> **Challenge A**
In the page excerpt on predictive scaling, why does the KEDA ScaledObject include both a cron trigger and a Prometheus trigger?

>> BEGIN Page excerpt

Create a Prometheus recording rule that computes the forecast. In predictive-rules.yml:

groups:
  - name: predictive_scaling
    interval: 1h
    rules:
      - record: forecast:ai_request_rate_1h
        expr: |
          predict_linear(
            rate(ai_requests_total[1h])[4w:1h],
            3600
          )

The predict_linear function projects the request rate one hour into the future based on the 4-week trend.

Load the recording rule into Prometheus and verify:

promtool check rules predictive-rules.yml
curl -X POST http://prometheus:9090/-/reload
curl -s "http://prometheus:9090/api/v1/query?query=forecast:ai_request_rate_1h" | jq '.data.result[0].value[1]'

Expected output: a numeric forecast value.

Expose the forecast metric to Kubernetes custom metrics via the Prometheus adapter. Add to adapter-config.yml:

rules:
  custom:
    - seriesQuery: 'forecast:ai_request_rate_1h'
      metricsQuery: avg(forecast:ai_request_rate_1h)

Create a KEDA ScaledObject with both a cron trigger (for known peak hours) and a Prometheus trigger (for the forecast):

apiVersion: keda.sh/v1alpha1
kind: ScaledObject
metadata:
  name: ai-predictive-scaler
spec:
  scaleTargetRef:
    name: ai-inference
  minReplicaCount: 1
  maxReplicaCount: 10
  triggers:
    - type: prometheus
      metadata:
        serverAddress: http://prometheus.monitoring.svc.cluster.local:9090
        metricName: forecast_ai_request_rate_1h
        query: forecast:ai_request_rate_1h
        threshold: "50"

>> END Page excerpt
>> BEGIN Given records

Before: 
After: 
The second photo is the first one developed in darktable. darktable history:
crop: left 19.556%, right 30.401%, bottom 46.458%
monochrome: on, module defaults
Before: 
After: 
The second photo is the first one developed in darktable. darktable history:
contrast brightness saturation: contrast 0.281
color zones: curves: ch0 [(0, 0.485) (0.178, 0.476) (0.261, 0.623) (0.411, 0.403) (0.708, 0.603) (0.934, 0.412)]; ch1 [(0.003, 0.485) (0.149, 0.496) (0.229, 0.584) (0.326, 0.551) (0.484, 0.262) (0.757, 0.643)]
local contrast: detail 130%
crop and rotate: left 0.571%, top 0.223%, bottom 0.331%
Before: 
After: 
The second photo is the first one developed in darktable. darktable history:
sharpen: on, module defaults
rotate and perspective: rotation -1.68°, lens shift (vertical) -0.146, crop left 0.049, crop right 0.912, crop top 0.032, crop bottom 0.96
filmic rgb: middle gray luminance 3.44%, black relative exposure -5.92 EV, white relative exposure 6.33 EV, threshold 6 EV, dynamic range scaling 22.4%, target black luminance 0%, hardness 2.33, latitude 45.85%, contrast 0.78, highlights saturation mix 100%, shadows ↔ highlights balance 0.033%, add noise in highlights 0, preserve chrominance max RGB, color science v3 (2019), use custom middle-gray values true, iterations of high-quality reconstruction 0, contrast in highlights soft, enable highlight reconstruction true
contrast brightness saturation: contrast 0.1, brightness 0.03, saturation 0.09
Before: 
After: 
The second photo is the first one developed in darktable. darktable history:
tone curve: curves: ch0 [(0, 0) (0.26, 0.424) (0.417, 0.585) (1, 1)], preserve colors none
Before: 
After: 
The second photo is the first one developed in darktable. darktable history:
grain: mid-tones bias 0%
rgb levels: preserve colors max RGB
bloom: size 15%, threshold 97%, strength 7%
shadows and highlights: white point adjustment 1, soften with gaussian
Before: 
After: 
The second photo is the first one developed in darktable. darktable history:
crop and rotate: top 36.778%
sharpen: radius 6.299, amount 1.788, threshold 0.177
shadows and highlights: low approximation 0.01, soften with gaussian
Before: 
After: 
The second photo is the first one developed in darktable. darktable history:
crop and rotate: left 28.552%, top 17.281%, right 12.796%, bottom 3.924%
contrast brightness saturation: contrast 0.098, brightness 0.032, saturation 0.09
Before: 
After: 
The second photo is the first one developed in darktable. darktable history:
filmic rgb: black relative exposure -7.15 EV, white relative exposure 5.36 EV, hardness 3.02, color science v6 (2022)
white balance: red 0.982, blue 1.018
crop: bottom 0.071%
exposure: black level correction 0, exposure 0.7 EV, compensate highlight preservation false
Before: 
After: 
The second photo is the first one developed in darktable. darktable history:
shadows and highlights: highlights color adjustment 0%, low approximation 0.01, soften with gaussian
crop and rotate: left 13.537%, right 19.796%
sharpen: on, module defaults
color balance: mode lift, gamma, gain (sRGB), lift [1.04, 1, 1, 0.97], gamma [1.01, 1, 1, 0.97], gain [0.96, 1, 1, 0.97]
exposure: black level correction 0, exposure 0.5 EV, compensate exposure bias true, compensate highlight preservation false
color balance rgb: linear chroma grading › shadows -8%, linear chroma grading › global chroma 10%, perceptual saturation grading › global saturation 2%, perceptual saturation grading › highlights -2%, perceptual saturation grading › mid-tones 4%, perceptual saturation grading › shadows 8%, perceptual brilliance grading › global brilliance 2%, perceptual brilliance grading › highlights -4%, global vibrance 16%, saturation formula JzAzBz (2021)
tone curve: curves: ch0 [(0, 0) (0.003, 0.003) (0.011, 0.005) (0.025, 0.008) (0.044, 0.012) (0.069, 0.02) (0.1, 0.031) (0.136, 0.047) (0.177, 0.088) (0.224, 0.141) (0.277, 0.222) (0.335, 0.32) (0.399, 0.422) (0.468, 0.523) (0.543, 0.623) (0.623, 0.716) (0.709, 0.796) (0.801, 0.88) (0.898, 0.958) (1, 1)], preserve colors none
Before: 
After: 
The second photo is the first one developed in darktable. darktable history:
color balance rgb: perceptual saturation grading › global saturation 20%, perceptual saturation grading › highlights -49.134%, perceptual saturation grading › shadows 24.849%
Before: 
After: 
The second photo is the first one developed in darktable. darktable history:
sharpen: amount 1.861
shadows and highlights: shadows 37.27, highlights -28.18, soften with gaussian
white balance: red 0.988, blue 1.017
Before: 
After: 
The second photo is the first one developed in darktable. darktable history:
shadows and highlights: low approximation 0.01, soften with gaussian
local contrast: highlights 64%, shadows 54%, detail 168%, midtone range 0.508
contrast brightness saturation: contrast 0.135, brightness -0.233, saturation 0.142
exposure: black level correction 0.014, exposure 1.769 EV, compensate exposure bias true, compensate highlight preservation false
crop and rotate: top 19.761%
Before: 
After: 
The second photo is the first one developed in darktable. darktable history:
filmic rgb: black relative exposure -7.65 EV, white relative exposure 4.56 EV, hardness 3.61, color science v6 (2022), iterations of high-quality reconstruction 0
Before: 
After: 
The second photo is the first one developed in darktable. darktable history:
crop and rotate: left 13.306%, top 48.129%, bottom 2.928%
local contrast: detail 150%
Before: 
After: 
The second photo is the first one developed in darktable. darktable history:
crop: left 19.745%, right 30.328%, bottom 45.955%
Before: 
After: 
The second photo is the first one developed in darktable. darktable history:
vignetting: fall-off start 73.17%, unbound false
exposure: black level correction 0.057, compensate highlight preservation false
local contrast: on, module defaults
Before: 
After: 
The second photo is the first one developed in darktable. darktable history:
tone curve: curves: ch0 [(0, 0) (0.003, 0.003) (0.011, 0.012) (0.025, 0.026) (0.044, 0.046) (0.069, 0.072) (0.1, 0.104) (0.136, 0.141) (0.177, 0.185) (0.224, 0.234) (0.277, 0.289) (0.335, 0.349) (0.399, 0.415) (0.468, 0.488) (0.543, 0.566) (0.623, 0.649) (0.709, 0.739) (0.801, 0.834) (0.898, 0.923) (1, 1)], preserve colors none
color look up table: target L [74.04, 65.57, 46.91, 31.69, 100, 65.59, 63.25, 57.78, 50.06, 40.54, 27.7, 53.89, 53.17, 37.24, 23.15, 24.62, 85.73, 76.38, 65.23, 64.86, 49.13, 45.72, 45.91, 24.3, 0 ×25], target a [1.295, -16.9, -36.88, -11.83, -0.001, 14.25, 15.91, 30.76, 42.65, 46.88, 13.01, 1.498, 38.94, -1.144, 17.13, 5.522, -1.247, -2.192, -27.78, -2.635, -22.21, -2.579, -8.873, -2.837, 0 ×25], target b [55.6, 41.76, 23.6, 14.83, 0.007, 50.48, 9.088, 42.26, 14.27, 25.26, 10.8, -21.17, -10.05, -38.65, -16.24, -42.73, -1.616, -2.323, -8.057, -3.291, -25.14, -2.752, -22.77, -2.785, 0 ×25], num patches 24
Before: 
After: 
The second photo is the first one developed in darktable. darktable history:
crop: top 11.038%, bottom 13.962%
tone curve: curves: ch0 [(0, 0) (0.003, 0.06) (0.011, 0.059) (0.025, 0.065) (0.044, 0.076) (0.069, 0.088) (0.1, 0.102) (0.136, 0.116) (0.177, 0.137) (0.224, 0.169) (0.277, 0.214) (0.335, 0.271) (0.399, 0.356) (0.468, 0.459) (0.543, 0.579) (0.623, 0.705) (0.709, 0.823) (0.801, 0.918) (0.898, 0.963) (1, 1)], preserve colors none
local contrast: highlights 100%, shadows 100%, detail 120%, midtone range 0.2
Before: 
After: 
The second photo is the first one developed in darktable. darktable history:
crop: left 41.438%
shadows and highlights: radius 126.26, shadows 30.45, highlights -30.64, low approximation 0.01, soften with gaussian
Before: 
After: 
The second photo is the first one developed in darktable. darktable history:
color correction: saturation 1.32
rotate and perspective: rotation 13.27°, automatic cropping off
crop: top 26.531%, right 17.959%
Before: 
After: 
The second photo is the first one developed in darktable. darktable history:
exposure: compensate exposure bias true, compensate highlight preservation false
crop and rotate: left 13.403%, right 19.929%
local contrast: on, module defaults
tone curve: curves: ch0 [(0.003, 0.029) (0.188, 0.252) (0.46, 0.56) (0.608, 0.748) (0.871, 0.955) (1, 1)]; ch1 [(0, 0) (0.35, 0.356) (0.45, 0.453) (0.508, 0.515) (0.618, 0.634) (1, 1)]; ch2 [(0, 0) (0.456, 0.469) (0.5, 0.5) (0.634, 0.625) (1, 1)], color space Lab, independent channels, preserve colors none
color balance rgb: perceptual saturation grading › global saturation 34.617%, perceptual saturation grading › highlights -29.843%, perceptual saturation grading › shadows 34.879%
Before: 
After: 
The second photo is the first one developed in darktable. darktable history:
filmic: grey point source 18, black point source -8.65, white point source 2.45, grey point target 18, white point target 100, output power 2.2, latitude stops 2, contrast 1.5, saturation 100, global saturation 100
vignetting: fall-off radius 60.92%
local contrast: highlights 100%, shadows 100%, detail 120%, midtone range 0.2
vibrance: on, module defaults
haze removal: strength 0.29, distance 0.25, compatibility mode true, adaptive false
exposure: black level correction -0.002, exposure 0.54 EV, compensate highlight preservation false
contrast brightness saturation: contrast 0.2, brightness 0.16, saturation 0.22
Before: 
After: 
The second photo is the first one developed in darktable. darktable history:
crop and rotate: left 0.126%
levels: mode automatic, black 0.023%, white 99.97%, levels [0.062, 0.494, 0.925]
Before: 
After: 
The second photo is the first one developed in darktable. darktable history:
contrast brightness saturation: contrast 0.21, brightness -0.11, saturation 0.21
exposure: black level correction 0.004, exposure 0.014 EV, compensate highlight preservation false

>> END Given records

> **Challenge B**
Give the part of the listing that runs from its first line through the line containing "monochrome: on, module defaults" as a JSON list of strings, one string per line, with blank lines omitted.

> **Response A**
The cron trigger covers known peak hours, and the Prometheus trigger scales on the forecast.

> **Response B**
[
  "Before: ",
  "After: ",
  "The second photo is the first one developed in darktable. darktable history:",
  "crop: left 19.556%, right 30.401%, bottom 46.458%",
  "monochrome: on, module defaults"
]